* EXERCISE GOAL: Should the listing contain images, exclude them; give the rest again exactly.

* GIVEN INFORMATION:
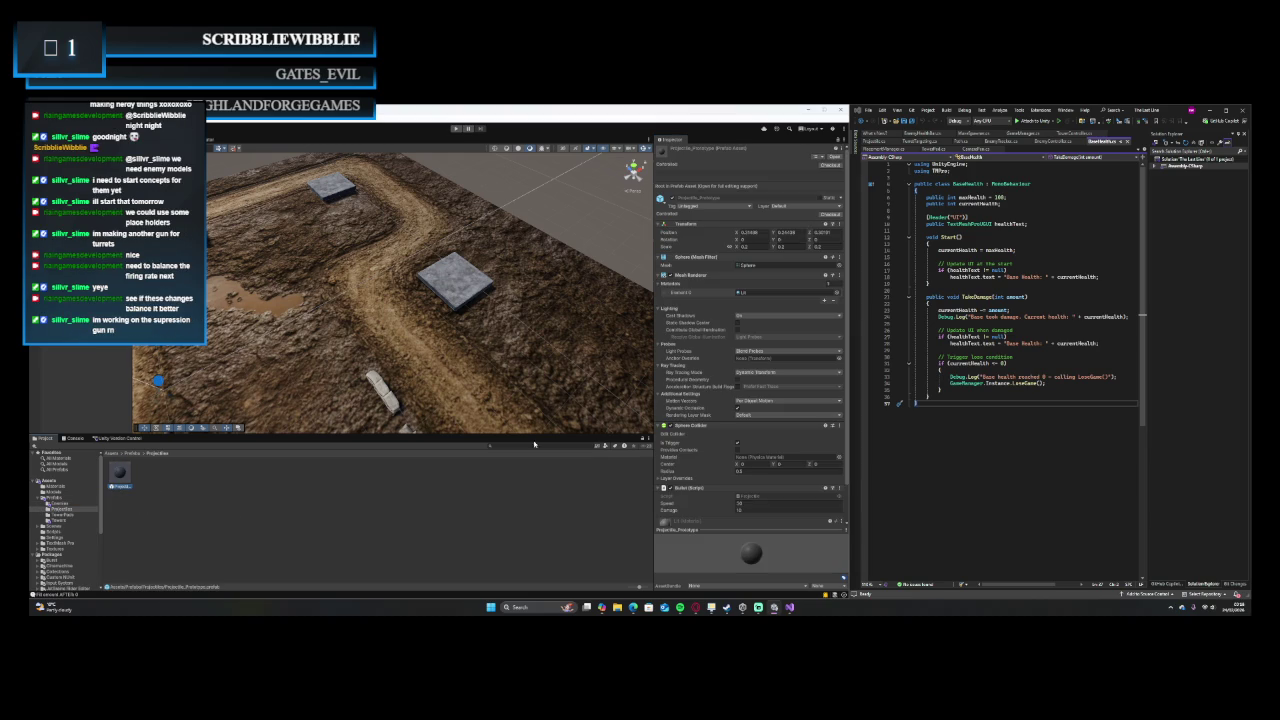
Step: Change the bullet's Damage, start a play test, and place a turret on the upper-right stone tile
{"action": "scroll", "coordinate": [752, 432], "scroll_direction": "down", "scroll_amount": 2}
{"action": "left_click", "coordinate": [748, 468]}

* YOUR SOLUTION:
Step: Change the bullet's Damage, start a play test, and place a turret on the upper-right stone tile
{"action": "scroll", "coordinate": [752, 432], "scroll_direction": "down", "scroll_amount": 2}
{"action": "left_click", "coordinate": [748, 468]}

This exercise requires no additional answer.